Second, realizing that all the information they wanted was now stored on the exterior of the bullae and their contents were redundant, the scribes squashed these clay balls into thick tablets, removing the need for tokens altogether. Third, they began using different signs to signify the item being counted and its quantity. Instead of tracing a pictograph of a jar of oil to represent each jar of oil, they began using separate symbols for “what the thing is” and “how much of it there is.” With this change, you have not only the beginning of formal number systems and writing, but also the beginning of measurement.

Enter the Cuneiforms

Throughout the course of the third millennium BC, the pictographs on the bullae would morph into increasingly abstract signs: series of wedges pressed into clay using cut reeds that represented syllables and consonants, not just objects. This is the script we know as cuneiform, meaning “wedge-shaped,” which was used by all the major Mesopotamian civilizations, including the Sumerians and their successors, the Babylonians and Assyrians.

By 2500 BC, this writing system had become “sufficiently plastic and flexible to express without difficulty the most complicated historical and literary compositions,” but from this very early period we’ve recovered only a handful of literary texts. Instead, the overwhelming majority of unearthed writing tablets—some tens of thousands—are administrative in purpose.

Cuneiform tablet | From the blog of Nicholas C. Rossis, author of science fiction, the Pearseus epic fantasy series and children's books

Cuneiform tablet with a hymn to Marduk. Source: The Met 

With this change, you have not only the beginning of formal number systems and writing, but also the beginning of measurement.

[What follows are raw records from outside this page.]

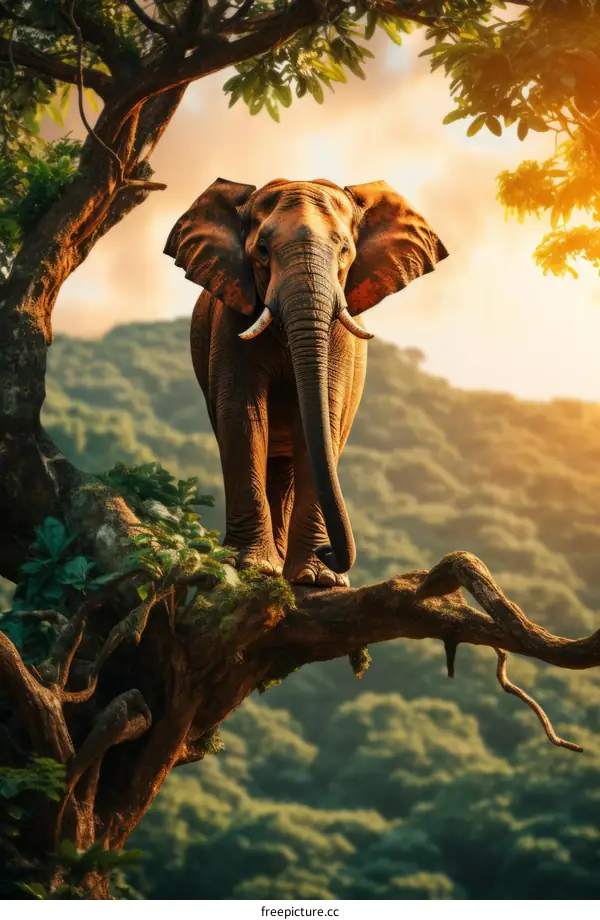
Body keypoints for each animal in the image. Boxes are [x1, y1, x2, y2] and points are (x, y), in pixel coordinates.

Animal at [164, 177, 448, 586]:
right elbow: (242, 414)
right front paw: (252, 567)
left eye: (345, 249)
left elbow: (324, 413)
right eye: (262, 250)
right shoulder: (231, 315)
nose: (329, 552)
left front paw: (318, 579)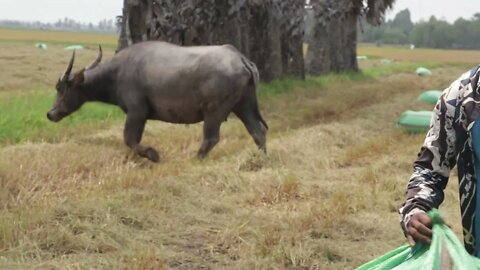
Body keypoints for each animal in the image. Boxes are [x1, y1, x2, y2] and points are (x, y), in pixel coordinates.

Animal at [47, 41, 268, 161]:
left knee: (211, 138)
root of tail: (240, 59)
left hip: (215, 110)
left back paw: (194, 159)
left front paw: (153, 155)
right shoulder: (142, 116)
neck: (117, 73)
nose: (50, 114)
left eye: (60, 88)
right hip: (244, 105)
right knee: (258, 131)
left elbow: (129, 138)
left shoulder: (136, 111)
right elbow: (134, 139)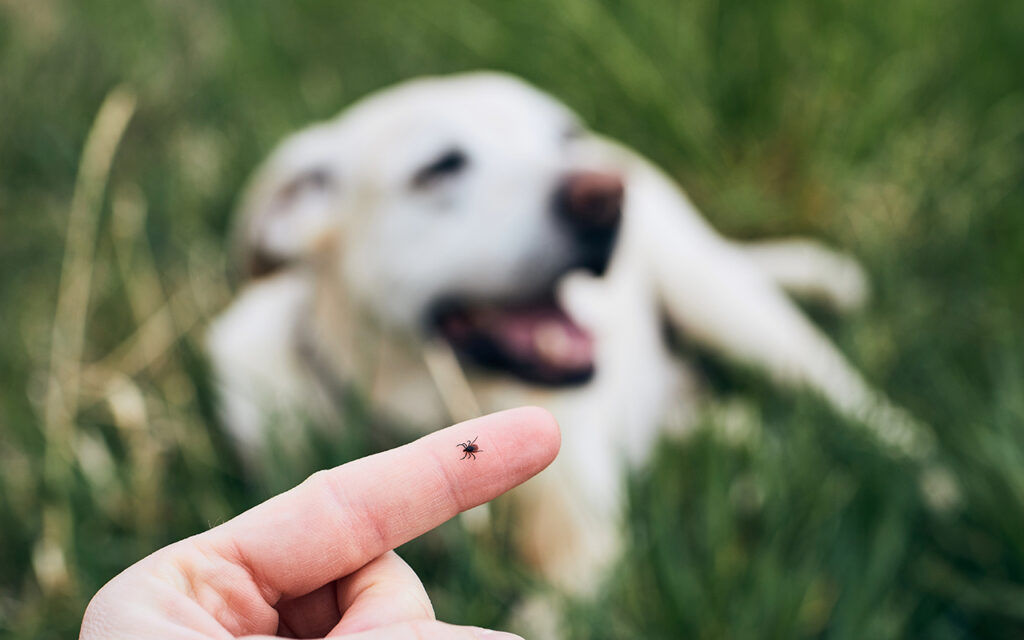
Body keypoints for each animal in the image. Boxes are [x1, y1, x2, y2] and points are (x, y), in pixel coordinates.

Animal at [203, 72, 933, 598]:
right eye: (439, 168)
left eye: (563, 137)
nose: (606, 196)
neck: (428, 405)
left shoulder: (585, 551)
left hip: (728, 307)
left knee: (857, 404)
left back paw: (932, 483)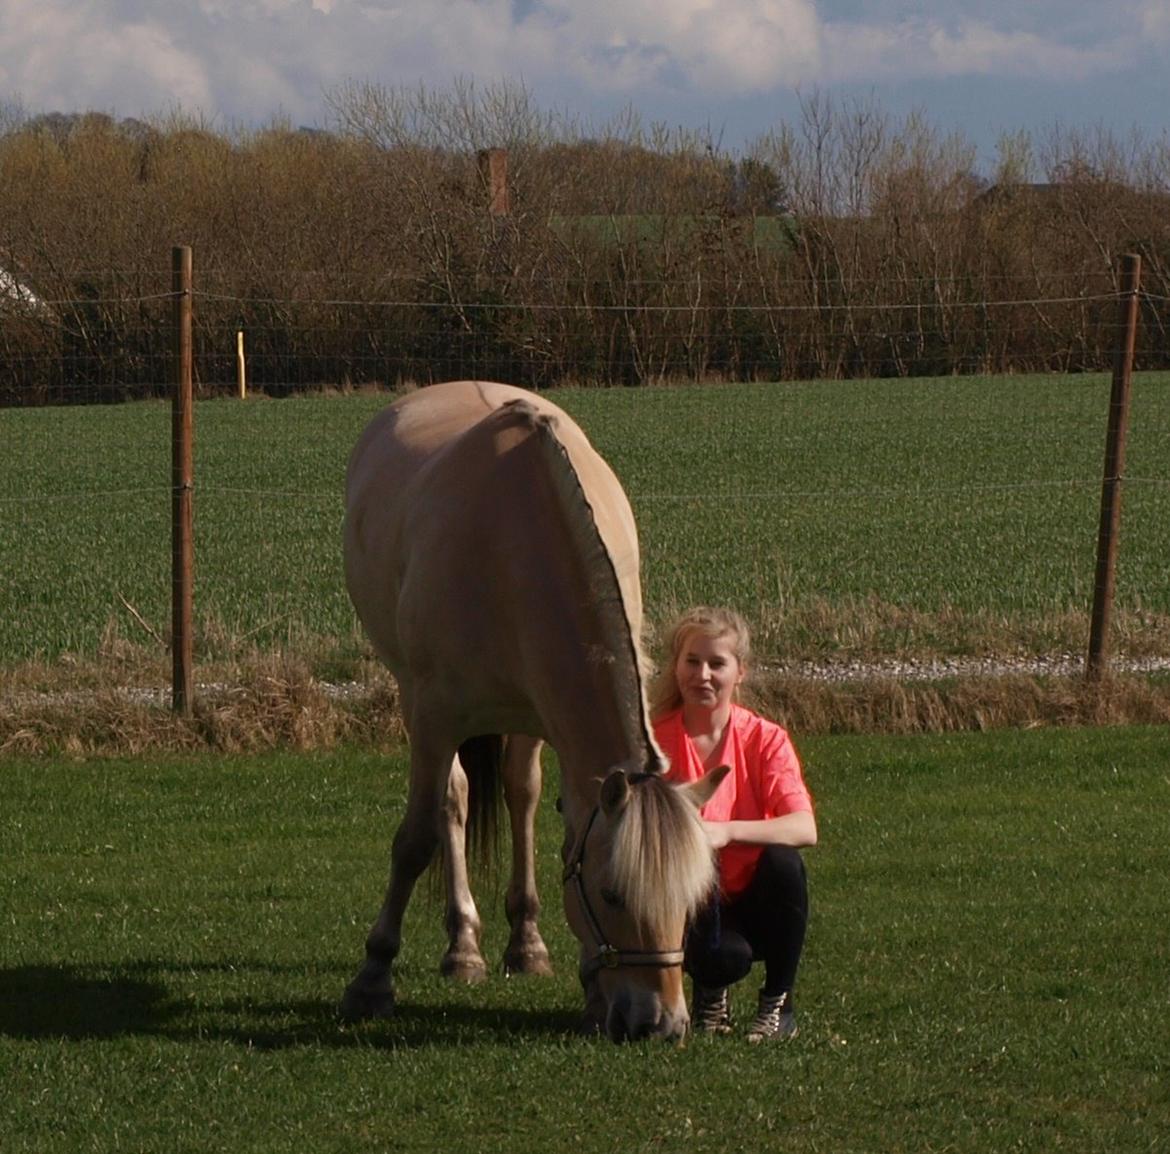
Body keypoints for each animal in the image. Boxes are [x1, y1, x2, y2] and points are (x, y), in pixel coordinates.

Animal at [341, 381, 720, 1039]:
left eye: (691, 901)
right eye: (613, 895)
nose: (662, 1024)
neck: (513, 544)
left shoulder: (557, 724)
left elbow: (557, 823)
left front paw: (581, 981)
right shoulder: (433, 716)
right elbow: (416, 839)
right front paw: (372, 978)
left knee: (519, 795)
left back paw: (523, 942)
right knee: (455, 801)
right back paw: (463, 946)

There’s some debate over whether this invention of writing enabled the first states to emerge, giving their rulers the ability to oversee and allocate resources, or whether it was the demands of the early states that in turn led to the invention of writing. Either way, the scribal arts offered dramatic new ways to process knowledge, allowing for not only superior organization, but also superior thinking. Some scholars argue that the splitting of noun and number on clay tablets didn’t just allow kings to better track their taxes but was tantamount to a cognitive revolution: a leap forward that allowed humans to abstract and categorize the world around them like never before.

Think about how spoken language tends to place information in a definite context. When recalling your day, you might say: “I went to the shops and bought eggs, flour, and milk to make pancakes.” The list, by comparison, abandons continuity for atomization, removing individual items from a wider narrative (to buy: eggs, flour, milk). It fosters what psychologists call “chunking”—the process of breaking down large quantities of data into manageable subdivisions and measuring out the world in discrete packages. Most of us are aware instinctively of the benefits of this approach. When we’re wracked by vague terror about tasks yet to be tackled, we often resort to list-making, paring down the madness of the world into something that can be managed one job at a time.

The emergence of science

The process of constructing a thematic list “leads to increments of knowledge, to the organization of experience.” It is a precursor to organized philosophical systems, and, eventually, to science. Centuries later, in the fourth century BC, Aristotle would turn the list format into the bedrock of his thinking by divvying up all of reality in his great work, the Categories.

This grand taxonomy draws many arcane distinctions: between the Eternal Mobile Substances (the heavens) and the Destructible Mobile Substances (the sublunary bodies); between the Unensouled Destructible Mobile Substances (elements) and the Ensouled Destructible Mobile Substances (living beings); and so on.

None of the examples of this form prior to the ancient Greeks are anywhere near as philosophically complex, but they are elaborate and beautiful just the same.